[Text passage]
[Start of section]
In my low-alloc low-latency APIs, I support both string structures and inline strings and use C++ templates and enable_if/concept to simplify implementation, with special handling for rvalue refs.

[–]XtremeGoose 2 points3 points  (3 children)

We're talking about designing c right? This is the 60s, win64 doesn't exist yet so I'd imagine calling conventions would have been around fat pointers in this alternative history.

I don't think cache locality matters if you're, say, iterating over the string because you'd almost certainly just hold that in a register. And lots of operations on strings only care about the length, not the actual data so you'll be avoiding indirection in lots of cases.

There's a reason modern string types are designed this way.

[–]evaned 0 points1 point  (1 child)

We're talking about designing c right? This is the 60s, win64 doesn't exist yet

I'd kind of say... "no", actually.

TFA is talking about the approach that he's taking with the project that he's writing now, without (at least direct) use of the cstdlib string functions. His choices are not bound by what C choose to do in the 60s, and Win64 does exist now.

[–]Ameisen -1 points0 points  (0 children)
[End of section]
[Available data]
[Start of section]
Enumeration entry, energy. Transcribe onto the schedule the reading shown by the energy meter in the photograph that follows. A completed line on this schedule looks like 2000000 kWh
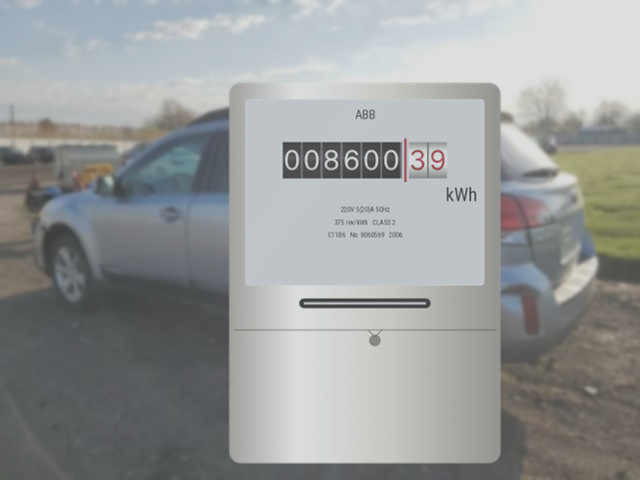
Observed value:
[End of section]
[Instructions for the task] Can you carry on the forum thread about string design in C from the point where it stops? None of the material is needed here.

[Answer for the task]
Looking at the PDP-7 architecture, I feel like using a nul char to indicate the end of a string was absolutely the right decision. They could have possibly gotten away with an 18-bit length, but the ISA really doesn't make doing that 'nice'. It doesn't have GPRs, and this would all largely be handled directly via memory access (cycle time was 1.75 ms). You really don't want to have to have been fetching a different address/offset for every loop iteration in this case, as that would halve the operation's speed, if not worse (as reading character data and reading length data would have been competing for the memory buffer register).

[–]Ameisen 0 points1 point  (0 children)

We're talking about designing c right? This is the 60s, win64 doesn't exist yet so I'd imagine calling conventions would have been around fat pointers in this alternative history.

I mean, we can knock ourselves out:

I could ask some people I know about the specifics of how the PDP-7 was used for procedure calls.

It doesn't have many instructions, and it only has a handful of registers - and they're not general-purpose registers (I believe that the PDP-11 introduced those to the PDP line).

If you look at the PDP-7's architecture, it makes sense that they used a NUL to indicate the end of a string, since that's largely how the CPU worked.

I don't think cache locality matters if you're, say, iterating over the string because you'd almost certainly just hold that in a register.

How do you think that the data ends up in the register (and it almost certainly is not in a register, at least on x86)?

The length value may be in-register depending on ABI, as may the data pointer. You will have to read from memory to actually access the data pointer's data, though. On x86, that includes some fun L1/L2 cache interactions.

There's a reason modern string types are designed this way.

Because it's the ideal layout for general-purpose mutable strings. There are cases where other layouts have benefits.

And lots of operations on strings only care about the length, not the actual data so you'll be avoiding indirection in lots of cases.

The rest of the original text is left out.